INTERVIEWER: Doesn't it seem rather odd looking back now that the US was backing fairly hard liners or Islamic sort of anti-Americans like "Hekmatie"?
CHARLES DUNBAR: Well that became increasingly apparent as the years went on toward the end of my time dealing with it there was beginning to be a lot of question of why are we doing this? Particularly from the very strong congressional supporters of the resistance, and there were more moderate elements of the resistance that dealt easily with the United States Hekmatie of course did not, and neither did Rasoul Sayev or the well Rasoul Sayev, the other ones did. Those two never wanted to have much to do with the, with the United States, there was concern about that, and the sense was again, our sense in the State department, was this is and certainly it was the view of the CIA I'll stress this point again, the Pakistanis are running this thing. This is the way they're playing it. We can do one of two things, we can play along, or we can quit, and quitting would have been very difficult to do, and something that nobody wanted to do anywhere in the government, but there was this constant sense oh we should be doing things differently. And I'm sure that on this whole issue of weapons distribution, which I was not involved in, there was pressure on the American side to say, "look, Masoud" for example "the Tajic is a valid resistance fighter he should be given more." and eventually he was. But as the second half of the decade became further advanced there were louder and louder voices saying Hekmatie is not our idea of a social democrat.

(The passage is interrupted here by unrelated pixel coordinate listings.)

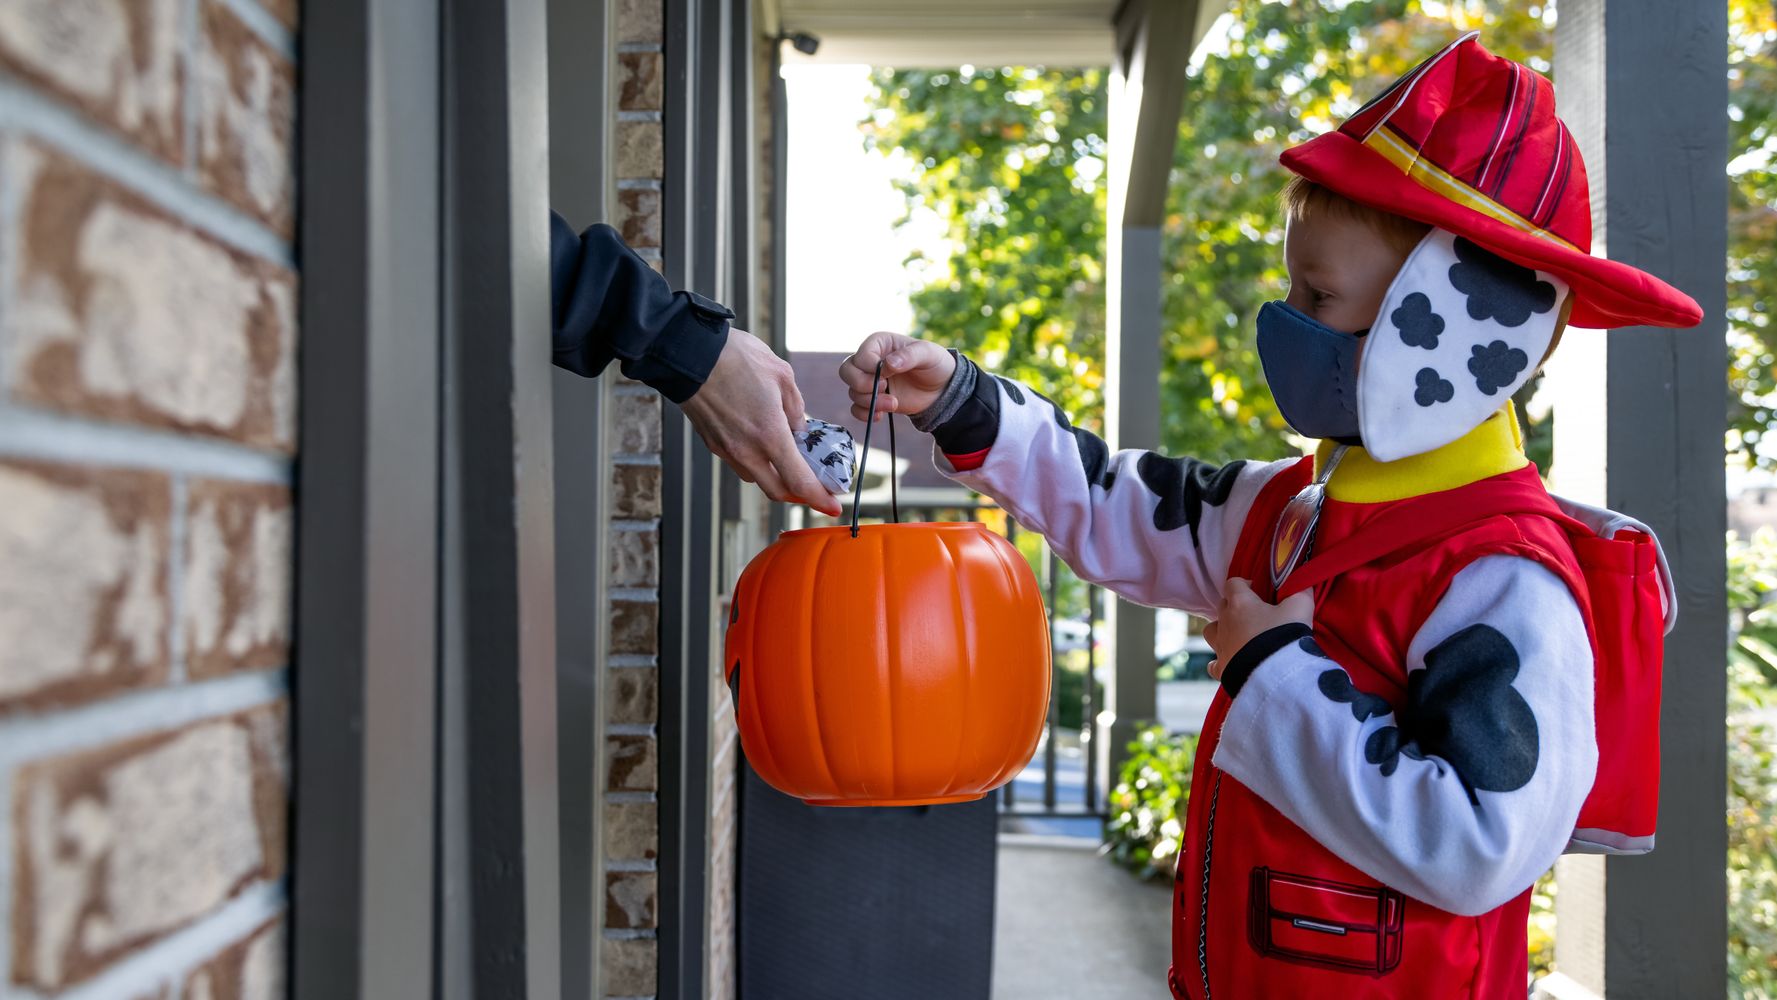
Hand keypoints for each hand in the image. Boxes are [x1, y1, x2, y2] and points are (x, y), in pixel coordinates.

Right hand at [681, 327, 842, 516]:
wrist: (689, 354)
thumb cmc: (736, 359)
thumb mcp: (782, 376)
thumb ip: (796, 409)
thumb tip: (800, 430)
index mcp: (769, 435)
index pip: (799, 482)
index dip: (819, 499)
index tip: (833, 507)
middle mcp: (746, 450)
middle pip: (778, 491)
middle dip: (800, 494)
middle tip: (815, 486)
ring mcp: (726, 450)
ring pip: (757, 478)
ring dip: (776, 478)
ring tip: (790, 461)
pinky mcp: (712, 443)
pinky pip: (739, 463)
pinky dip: (757, 462)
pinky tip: (763, 444)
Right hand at [838, 332, 957, 421]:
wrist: (941, 389)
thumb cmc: (935, 364)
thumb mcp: (928, 354)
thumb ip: (909, 355)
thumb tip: (889, 364)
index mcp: (879, 344)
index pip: (861, 355)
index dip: (871, 367)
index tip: (890, 373)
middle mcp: (869, 361)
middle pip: (846, 372)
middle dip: (862, 384)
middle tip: (885, 388)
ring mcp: (869, 381)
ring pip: (852, 392)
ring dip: (871, 402)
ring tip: (895, 404)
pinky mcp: (872, 399)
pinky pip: (856, 408)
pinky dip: (865, 414)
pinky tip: (881, 415)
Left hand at [1203, 579, 1313, 680]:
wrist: (1275, 674)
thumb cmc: (1285, 635)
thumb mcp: (1300, 607)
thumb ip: (1300, 591)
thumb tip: (1303, 584)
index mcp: (1240, 603)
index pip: (1233, 584)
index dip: (1244, 584)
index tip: (1258, 590)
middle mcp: (1225, 622)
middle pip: (1223, 605)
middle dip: (1236, 605)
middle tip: (1256, 613)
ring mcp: (1220, 646)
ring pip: (1211, 630)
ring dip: (1222, 629)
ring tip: (1238, 634)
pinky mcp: (1222, 668)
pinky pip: (1213, 663)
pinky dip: (1220, 661)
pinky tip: (1230, 662)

INTERVIEWER: I mean how significant were these sort of Senate pressure groups in changing US policy towards Afghanistan, or even hardening US policy towards Afghanistan.

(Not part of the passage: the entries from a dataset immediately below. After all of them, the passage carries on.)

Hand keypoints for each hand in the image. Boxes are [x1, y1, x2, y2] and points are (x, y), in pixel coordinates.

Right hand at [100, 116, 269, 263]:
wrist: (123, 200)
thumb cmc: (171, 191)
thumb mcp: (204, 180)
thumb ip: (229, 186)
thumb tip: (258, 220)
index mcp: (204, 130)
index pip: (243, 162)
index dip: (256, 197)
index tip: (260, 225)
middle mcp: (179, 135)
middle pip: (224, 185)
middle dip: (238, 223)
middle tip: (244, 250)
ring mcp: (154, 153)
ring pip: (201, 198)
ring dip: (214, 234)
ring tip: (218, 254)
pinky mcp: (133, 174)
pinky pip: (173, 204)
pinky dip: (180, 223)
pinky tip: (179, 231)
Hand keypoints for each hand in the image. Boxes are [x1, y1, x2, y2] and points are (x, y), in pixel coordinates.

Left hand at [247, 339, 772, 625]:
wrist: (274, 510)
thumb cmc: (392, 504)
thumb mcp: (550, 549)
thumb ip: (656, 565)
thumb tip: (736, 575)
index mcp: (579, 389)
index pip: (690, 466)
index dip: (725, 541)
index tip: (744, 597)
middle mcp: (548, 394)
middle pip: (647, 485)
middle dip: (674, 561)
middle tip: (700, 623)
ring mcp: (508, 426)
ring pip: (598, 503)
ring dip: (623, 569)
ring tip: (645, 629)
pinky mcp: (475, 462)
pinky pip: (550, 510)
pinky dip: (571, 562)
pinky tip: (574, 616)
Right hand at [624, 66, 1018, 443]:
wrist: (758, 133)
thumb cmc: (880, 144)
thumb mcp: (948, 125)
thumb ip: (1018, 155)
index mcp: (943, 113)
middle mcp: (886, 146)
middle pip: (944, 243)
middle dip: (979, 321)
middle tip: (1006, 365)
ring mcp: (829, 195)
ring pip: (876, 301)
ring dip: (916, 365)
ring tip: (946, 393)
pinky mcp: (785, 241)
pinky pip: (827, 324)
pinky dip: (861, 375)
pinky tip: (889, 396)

CHARLES DUNBAR: Well I wanna say one thing speaking of the Senate in the House of Representatives particularly initially, well one point, one introductory point, the support for the Afghan resistance was across the political spectrum in both houses, and remained generally in that way throughout the whole time I was dealing with it and beyond. It ran from kind of Stephen Solars to Gordon Humphrey and I'm speaking here of a middle of the road democrat who was active in his support and in Gordon Humphrey the conservative senator from New Hampshire who was also very active. The conservatives tended to have it more in hand. Bill Bradley of New Jersey, Senator Bill Bradley was another one who was very active in support of the resistance, so it was a good thing. there was this complete agreement that this was what we should be doing. the congressional people took a lot of initiatives that were useful, some of them in very close coordination with the state department in general and with me in particular, because my interest was in trying to develop the resistance to help the resistance develop into a valid national liberation movement. And Senator Gordon Humphrey was instrumental in getting money set aside so that there could be a, an aid program a cross border aid program, not military but economic and social and even when you could do it political aid to the resistance. So the support was very strong. Of course as the war began to wind down, then the pressure to be sure that the resistance was not "sold out" became very intense from Capitol Hill.